Şiiri sevmek, aşkları, ayrılıkları, umutları, umutsuzlukları şiirle yaşamak.. Gençlik yıllarımın en güzel anılarında şiirler vardır hep.. En acıklı olanlarında da..
Şairler hayatımızın bir parçasıydılar.. Duygularımızın tercümanları.. Şiir matineleri düzenlenirdi o zamanlar liseler ve üniversitelerde.. Tıklım tıklım dolu olurdu salon.. Hele Ankara Koleji.. Bu kültür yuvası o kadar çok Şiir Günü düzenlerdi ki.. Evim Kolej'in yanında.. Fahri kolejliyim, kaçırmazdım.. Şairler gelir kendi şiirlerini okurlardı.. İyi şiir okuyanlar da en ünlü dizeleri.. Hele bir gün.. Ergun Evren kendi şiirini okumuştu Kolej'de.. Bir başka ünlü şair "Böyle şiir lisede okunur mu" diye ayağa fırlamış, terk etmişti salonu.. Ergun'la dalga geçmiştik, yıllarca "Müstehcen Şair" diye..
Attilâ İlhan şiir matinelerinin en popüler şairlerindendi.. Hele bir şiiri vardı, dillerden düşmeyen.. Hep Top 10'da, hem de başlarda olurdu..
Üçüncü Şahsın Şiiri.. Niye çok popülerdi..
Çünkü o yaşlarda hele çoğumuzun hayatında bir Üçüncü Şahıs vardı.. Biz bir kızı severdik.. Kız da bizi severdi, ama arkadaş gibi.. Gönlünü verdiği biri vardı aslında..
Bize güler, ona giderdi..
En felaketi de, kızın yanında o oğlana rastlamak olurdu.. Arkadaşımızın sevgilisi.. İyi davranmak zorundayız.
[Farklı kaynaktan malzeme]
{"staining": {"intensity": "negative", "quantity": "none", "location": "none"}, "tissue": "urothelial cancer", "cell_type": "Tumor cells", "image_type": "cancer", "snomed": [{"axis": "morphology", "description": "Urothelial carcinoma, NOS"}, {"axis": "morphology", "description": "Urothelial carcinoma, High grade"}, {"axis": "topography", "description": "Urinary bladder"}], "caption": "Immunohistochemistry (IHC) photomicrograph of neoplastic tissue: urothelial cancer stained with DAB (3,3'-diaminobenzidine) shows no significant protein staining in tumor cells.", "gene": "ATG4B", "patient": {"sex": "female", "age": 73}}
Delikanlılık, centilmenlik onu gerektirir.. İçimizden boğmak gelirdi, ama çaktırmazdık..
En felaketi mi dedim.. Yanlış dedim.. En felaketi çok daha başka olurdu..
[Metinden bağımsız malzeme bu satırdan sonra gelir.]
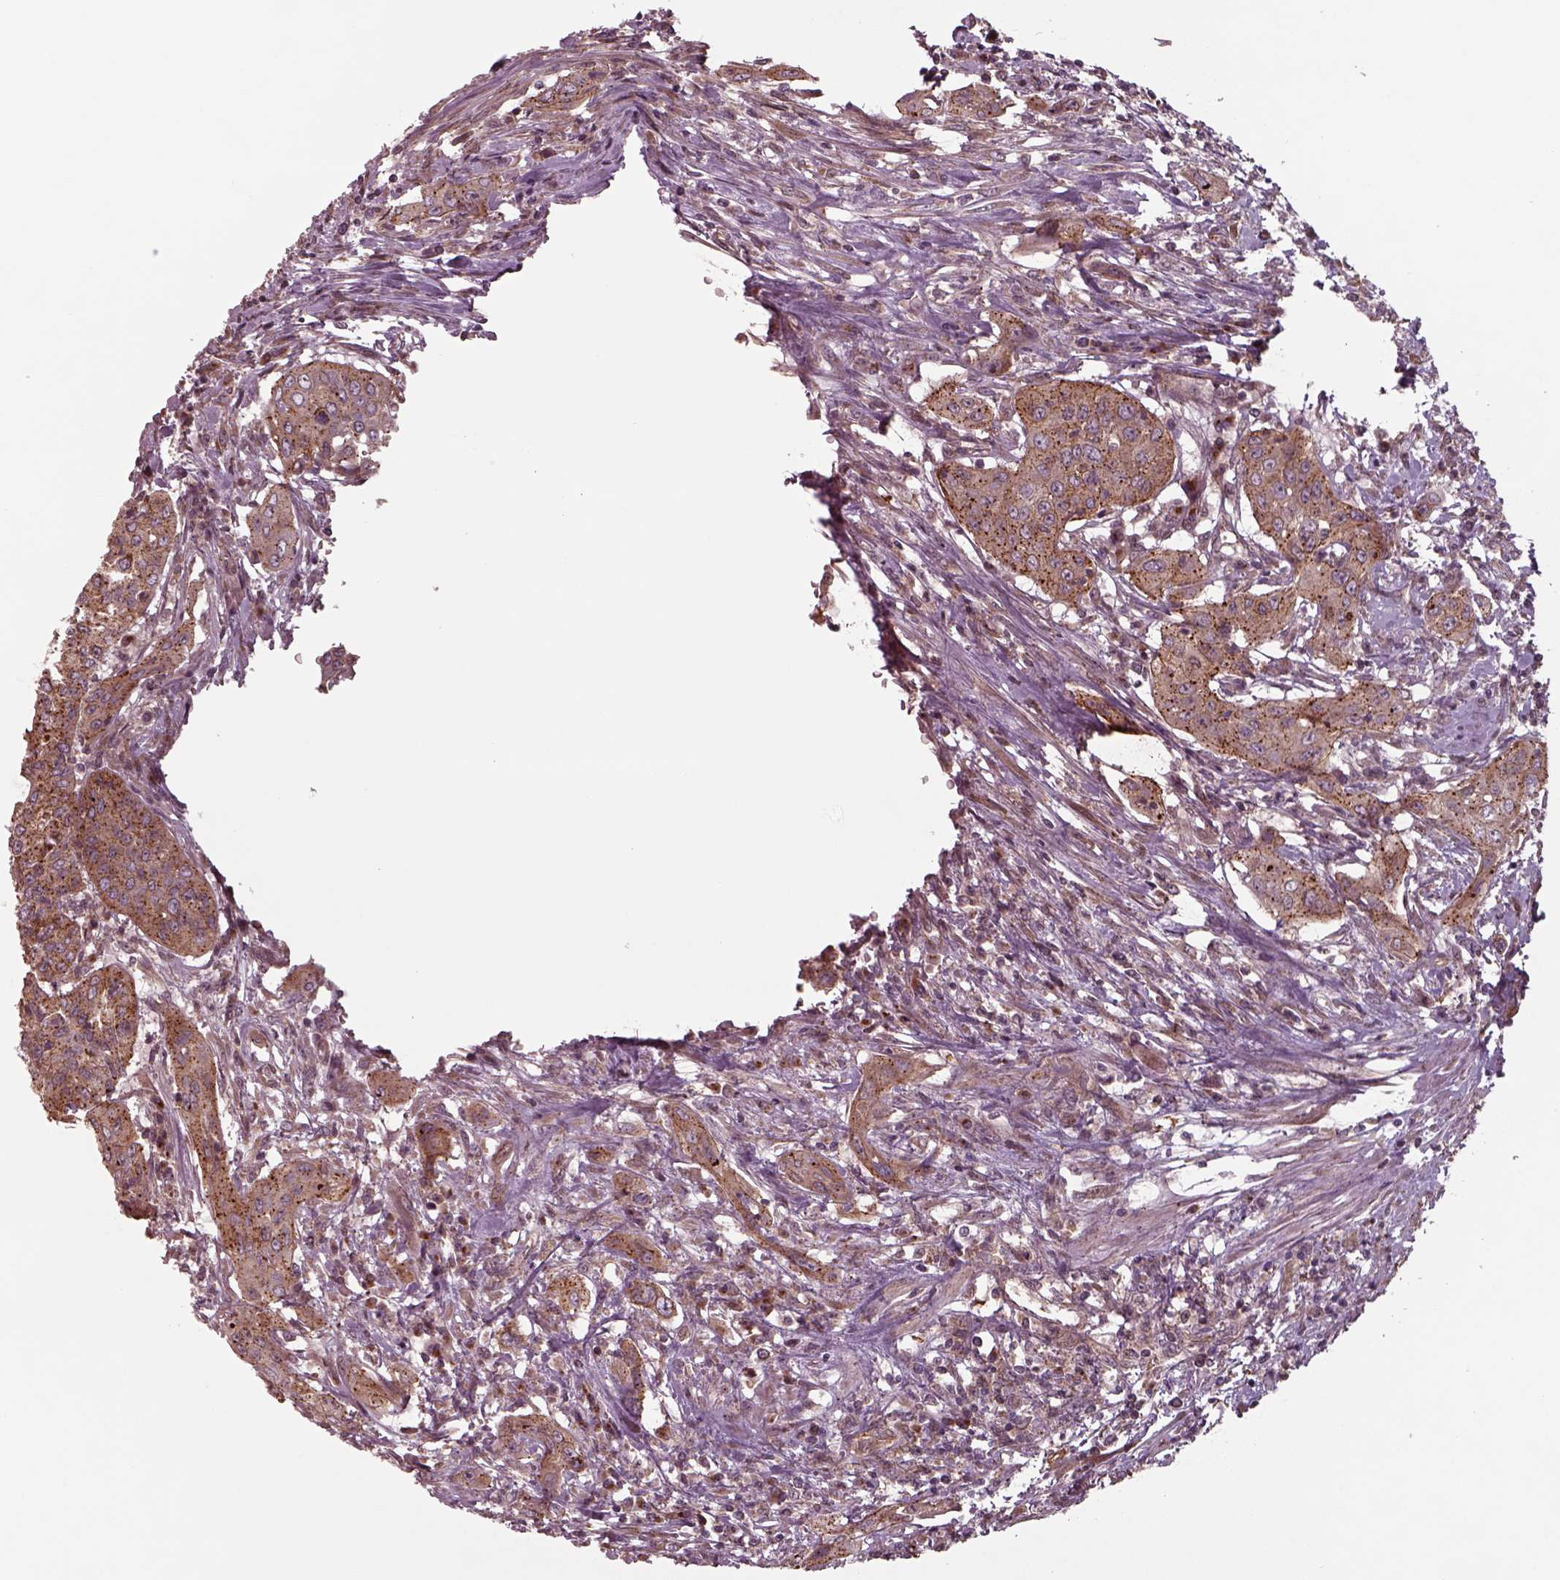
{"staining": {"intensity": "strong", "quantity": ">75%", "location": "cytoplasmic/membranous"}, "tissue": "urothelial cancer", "cell_type": "Tumor cells", "image_type": "cancer", "snomed": [{"axis": "morphology", "description": "Urothelial carcinoma, High grade"}, {"axis": "topography", "description": "Urinary bladder"}], "caption": "Protein expression analysis of human high-grade urothelial carcinoma reveals strong cytoplasmic/membranous expression in approximately >75% of tumor cells. (DAB (3,3'-diaminobenzidine) IHC, brown staining for protein, blue staining for nuclei).", "gene": "CHMP3", "patient": {"sex": "male", "age": 82}}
Kız ağlayarak yanımıza gelirdi bir tenhada.. Başını omzumuza yaslardı.. Sevgilisi ile koptuğunu anlatırdı.. İçten içe bir sevinç kaplardı gönlümüzü.. Ama dedik ya serde delikanlılık var.. Şövalye romanları okuyarak yetişmişlik var..
Olur mu?.. Fırsattan istifade bize yakışır mı?. Uzun uzun teselli eder, akıl verirdik, barışma yollarını anlatırdık.
Rahatlardı.. Gülerek koşardı.. Ona.. Üçüncü Şahsa..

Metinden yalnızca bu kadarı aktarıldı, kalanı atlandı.